§ **Instructions**:
**A)** According to the episode page on Canada's international student caps, how many international students did Niagara College have three decades ago?
**B)** Set down, word for word, the part of the episode page on Canada's international student caps that begins at the words "After graduating from" and ends after "reach students worldwide.".
**C)** Resume the episode page on Canada's international student caps, picking up after its last sentence.

§ **Text shown**:
══════════
Higher Ed Chats
January 15th, 2025
23 minutes
How Canada is Adapting to International Student Caps
In this episode of Higher Ed Chats, Scott Miller talks with Sean Coote, Vice President International at Niagara College, about what the past year has actually meant for Canadian institutions, and why the real damage had nothing to do with supply constraints. Sean's institution enrolls students from 100+ countries and grew from 45 international students three decades ago to more than 5,000 on its main campuses. He has a clear view of what Canada built, and what's now at risk.
The core of the conversation is about brand. Canada spent 25 years building an international student mobility story rooted in quality, inclusion, and post-graduation pathways. Then came five, six, seven rapid-fire policy changes from IRCC in the span of a few months, shifts that created exactly the kind of uncertainty that student decision-making can't survive. "What you believed you were buying is worse than what you're actually receiving," Sean says. "It's never happened in Canada that from an educational perspective, what you believed you were buying is worse than what you're actually receiving." That's not a gap that policy rollback easily closes.
Sean and Scott also get into something that tends to get overlooked in the policy debate: why students choose a destination in the first place. It's not primarily rankings or tuition. It's diaspora communities, social networks, and peer signals, factors that take years to build and can erode much faster. When the policy environment creates noise, those social signals go negative, and institutions feel it in demand before they ever hit a capacity constraint. That's what happened in Canada.
The longer-term picture is where the episode ends up, and it's worth hearing in full. Global demand for international education isn't declining — Canada's share of it is. Other destinations are moving quickly to fill the gap. The institutions that come out of this period strongest are those that have diversified recruitment markets, built pathway partnerships that start students closer to home, and haven't treated a single country's policy environment as a fixed foundation.
Who’s in the episode?
Sean Coote
Scott Miller is the host of Keystone Higher Ed Chats and the Executive Director of Keystone's international division, bringing over 11 years of EdTech experience to conversations about global education.
After graduating from DePauw University, living and working in different cultures showed him that stepping outside your comfort zone doesn't just broaden your horizons; it reshapes them entirely. That belief in the transformative power of international experiences brought Scott to Keystone in 2010, where he's spent over a decade (and counting) helping higher education institutions reach students worldwide.
On Keystone Higher Ed Chats, Scott speaks with thought-leaders in the industry about what he's most passionate about: how education changes lives, how cultural experiences broaden perspectives at any age, and how Keystone's mission—connecting students with their ideal higher education institution—makes those life-changing moments possible.
Timestamps & Takeaways
Timestamps
00:00
Introduction: Sean Coote's background at Niagara College
05:31
How Niagara grew its international student program to 5,000+
10:05
Market diversification and tracking visa approval rates by country
12:13
Be World Ready: Niagara's global preparation program
14:46
Canada's policy changes and the cap: what actually happened
17:00
Brand damage vs. supply constraint: the real impact of the cap
19:13
How 5-7 rapid IRCC policy changes created a consumer confidence crisis
21:11
Provincial distribution, the cap formula, and federal-provincial tension
24:25
Why IRCC policy favors universities over colleges
25:30
International students as future taxpayers: the immigration argument
30:02
Why students chose Canada and what made the brand work
33:10
Where international education goes from here: pathway models and new destinations
38:17
Closing thoughts
Takeaways
The cap itself wasn't the problem, policy chaos was
Sean Coote is direct about this: "The cap has had zero impact on our ability to accept students. The brand damage has caused a lack of demand." The real injury came from 5-7 rapid IRCC policy changes in quick succession, each one eroding student confidence in what they thought they were buying. When prospective students can't predict what they'll receive, they don't apply. Institutions relying on Canada as a primary market need to understand that demand collapsed before any supply constraint took effect.
══════════
§ **Exercise data**:
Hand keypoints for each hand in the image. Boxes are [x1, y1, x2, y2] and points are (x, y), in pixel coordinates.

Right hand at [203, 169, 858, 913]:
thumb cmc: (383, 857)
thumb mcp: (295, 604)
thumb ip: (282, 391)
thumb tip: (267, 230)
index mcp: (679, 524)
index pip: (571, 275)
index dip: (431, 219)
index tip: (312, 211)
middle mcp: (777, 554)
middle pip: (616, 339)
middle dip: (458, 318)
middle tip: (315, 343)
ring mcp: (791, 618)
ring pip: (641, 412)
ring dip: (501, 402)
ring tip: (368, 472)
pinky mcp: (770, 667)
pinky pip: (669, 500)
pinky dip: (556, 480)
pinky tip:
══════════
§ **Per-task outputs**:
**A)** 45 international students.

**B)**
After graduating from DePauw University, living and working in different cultures showed him that stepping outside your comfort zone doesn't just broaden your horizons; it reshapes them entirely. That belief in the transformative power of international experiences brought Scott to Keystone in 2010, where he's spent over a decade (and counting) helping higher education institutions reach students worldwide.

**C)**
Track visa approval rates by source country, it's your early warning system
Niagara's team monitors visa approval rates by country as part of their recruitment strategy. This data signals where demand is healthy and where it's contracting before enrollment numbers reflect the change. Institutions that want to stay ahead of the next policy disruption should be building this into their analytics workflow, not reacting to it after the damage shows in headcount.
Diversify markets before you need to, not after
Niagara draws students from 100+ countries. That breadth wasn't built in response to the cap crisis, it was built over decades. As Sean notes, institutions that were heavily concentrated in one or two source markets felt the Canadian policy shift most sharply. The practical lesson: market diversification is a risk management strategy, and the time to act on it is when enrollment is stable, not when it's falling.
Pathway-first programs are the model worth watching
Sean describes a future where students begin their education at home through pathway partnerships before arriving in-country. It's already happening. For institutions in non-traditional destinations, this model reduces visa dependency and lowers the barrier to entry for prospective students who might otherwise skip applying entirely. Institutions should be evaluating pathway partnerships now, while the field is still forming.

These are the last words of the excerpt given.